The government is reportedly considering plans to allow towns and villages to be “decoupled” from nearby coronavirus hotspots.

Rural areas with low levels of Covid-19 infections could be removed from the tier 2 and 3 restrictions they were placed under because of their proximity to cities with high numbers of cases, The Daily Telegraph reports.

The tier system of restrictions is expected to remain in place for several months in an attempt to drive down the rate at which the virus is spreading throughout England.

On 2 December, 99 per cent of the country will be placed under the top two tiers of restrictions as England emerges from its second national lockdown.

Only the Isle of Wight, Cornwall and the Isles of Scilly will be placed under the lightest tier 1 restrictions.

Large swathes of the Midlands, North East and North West are in the most restrictive tier 3, accounting for 41.5 per cent of the population, or 23.3 million people.

The majority of authorities — including London — will be in tier 2, which will cover 57.3 per cent of the country, or 32 million people.

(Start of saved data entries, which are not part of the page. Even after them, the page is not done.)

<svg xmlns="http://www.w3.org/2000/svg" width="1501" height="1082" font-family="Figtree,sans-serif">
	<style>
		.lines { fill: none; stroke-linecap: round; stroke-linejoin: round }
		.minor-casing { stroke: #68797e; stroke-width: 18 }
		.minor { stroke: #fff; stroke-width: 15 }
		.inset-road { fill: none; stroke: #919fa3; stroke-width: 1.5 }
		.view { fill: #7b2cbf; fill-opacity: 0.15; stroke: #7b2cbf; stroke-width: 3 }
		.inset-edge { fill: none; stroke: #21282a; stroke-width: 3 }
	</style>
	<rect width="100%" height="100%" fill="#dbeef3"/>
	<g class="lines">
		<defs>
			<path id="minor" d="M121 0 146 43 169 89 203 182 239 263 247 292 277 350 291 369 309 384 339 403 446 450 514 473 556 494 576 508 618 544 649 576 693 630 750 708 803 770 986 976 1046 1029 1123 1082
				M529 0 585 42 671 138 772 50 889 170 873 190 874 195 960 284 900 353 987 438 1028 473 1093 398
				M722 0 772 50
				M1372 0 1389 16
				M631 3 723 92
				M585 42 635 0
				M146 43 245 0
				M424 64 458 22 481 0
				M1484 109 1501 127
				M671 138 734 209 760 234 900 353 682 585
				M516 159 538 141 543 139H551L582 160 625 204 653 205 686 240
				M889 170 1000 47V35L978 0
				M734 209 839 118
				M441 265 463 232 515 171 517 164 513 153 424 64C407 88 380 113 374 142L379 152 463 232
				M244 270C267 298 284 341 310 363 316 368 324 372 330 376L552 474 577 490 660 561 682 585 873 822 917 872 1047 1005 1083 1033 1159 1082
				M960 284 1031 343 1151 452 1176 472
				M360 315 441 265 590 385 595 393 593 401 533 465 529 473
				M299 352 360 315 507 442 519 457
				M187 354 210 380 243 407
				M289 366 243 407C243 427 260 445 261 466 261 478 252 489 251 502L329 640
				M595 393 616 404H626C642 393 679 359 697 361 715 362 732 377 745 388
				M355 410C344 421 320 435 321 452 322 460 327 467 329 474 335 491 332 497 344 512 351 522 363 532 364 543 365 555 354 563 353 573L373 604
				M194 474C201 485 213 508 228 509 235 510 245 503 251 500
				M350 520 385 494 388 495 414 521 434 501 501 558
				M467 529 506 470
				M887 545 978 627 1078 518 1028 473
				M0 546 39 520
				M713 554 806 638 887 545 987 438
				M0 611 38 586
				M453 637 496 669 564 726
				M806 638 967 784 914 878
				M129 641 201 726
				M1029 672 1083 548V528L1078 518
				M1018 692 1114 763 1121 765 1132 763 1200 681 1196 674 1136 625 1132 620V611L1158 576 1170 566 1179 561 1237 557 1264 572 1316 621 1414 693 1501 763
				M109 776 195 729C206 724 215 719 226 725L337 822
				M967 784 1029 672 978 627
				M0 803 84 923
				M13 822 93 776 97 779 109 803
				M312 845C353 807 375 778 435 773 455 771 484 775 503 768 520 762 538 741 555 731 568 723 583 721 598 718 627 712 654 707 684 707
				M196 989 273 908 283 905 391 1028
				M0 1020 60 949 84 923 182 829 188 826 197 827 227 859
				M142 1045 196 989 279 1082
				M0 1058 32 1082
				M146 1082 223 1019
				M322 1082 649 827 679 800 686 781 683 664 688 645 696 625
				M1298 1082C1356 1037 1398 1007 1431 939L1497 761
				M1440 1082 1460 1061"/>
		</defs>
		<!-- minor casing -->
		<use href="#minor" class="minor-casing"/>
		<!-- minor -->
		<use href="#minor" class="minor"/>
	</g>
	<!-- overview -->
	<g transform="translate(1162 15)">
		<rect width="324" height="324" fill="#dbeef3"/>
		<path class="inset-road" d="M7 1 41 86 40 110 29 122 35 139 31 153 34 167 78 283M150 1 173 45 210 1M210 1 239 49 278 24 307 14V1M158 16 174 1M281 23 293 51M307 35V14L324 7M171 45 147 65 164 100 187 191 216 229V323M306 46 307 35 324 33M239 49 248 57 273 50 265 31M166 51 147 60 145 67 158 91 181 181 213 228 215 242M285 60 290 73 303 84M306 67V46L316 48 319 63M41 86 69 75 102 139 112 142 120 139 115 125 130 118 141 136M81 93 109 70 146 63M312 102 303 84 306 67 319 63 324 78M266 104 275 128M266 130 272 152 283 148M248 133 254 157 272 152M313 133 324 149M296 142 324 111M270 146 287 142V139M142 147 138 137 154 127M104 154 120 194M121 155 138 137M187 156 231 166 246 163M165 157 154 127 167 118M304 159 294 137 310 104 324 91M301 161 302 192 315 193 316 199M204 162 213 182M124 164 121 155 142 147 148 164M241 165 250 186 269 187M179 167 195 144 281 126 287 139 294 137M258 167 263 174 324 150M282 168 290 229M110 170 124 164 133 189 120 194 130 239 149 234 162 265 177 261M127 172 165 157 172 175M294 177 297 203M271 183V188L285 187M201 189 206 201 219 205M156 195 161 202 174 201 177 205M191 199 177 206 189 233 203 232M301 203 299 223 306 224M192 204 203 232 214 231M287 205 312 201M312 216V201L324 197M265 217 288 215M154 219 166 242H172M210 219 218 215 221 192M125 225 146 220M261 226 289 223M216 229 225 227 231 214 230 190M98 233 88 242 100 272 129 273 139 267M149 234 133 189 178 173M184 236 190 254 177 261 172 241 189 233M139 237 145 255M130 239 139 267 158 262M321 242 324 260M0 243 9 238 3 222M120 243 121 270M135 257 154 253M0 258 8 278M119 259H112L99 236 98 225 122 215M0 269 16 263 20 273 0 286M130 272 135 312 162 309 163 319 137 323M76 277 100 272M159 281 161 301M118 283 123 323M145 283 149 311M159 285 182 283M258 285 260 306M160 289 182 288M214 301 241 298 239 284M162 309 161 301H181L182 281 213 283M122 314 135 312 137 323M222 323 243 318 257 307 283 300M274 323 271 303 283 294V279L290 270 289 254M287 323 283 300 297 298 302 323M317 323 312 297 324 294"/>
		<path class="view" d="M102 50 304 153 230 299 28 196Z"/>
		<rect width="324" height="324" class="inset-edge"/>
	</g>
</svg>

The tier system is set to be reviewed for the first time on 16 December, with the prime minister telling a Downing Street briefing the allocation of tiers will be reviewed every 14 days from that date.

Boris Johnson suggested mass testing could make households exempt from restrictions.

He said: "Now testing on this scale is untried, but in due course, if it works, where people test negative it may also be possible for families and communities to be released from certain restrictions even if their home area stays in tier 3."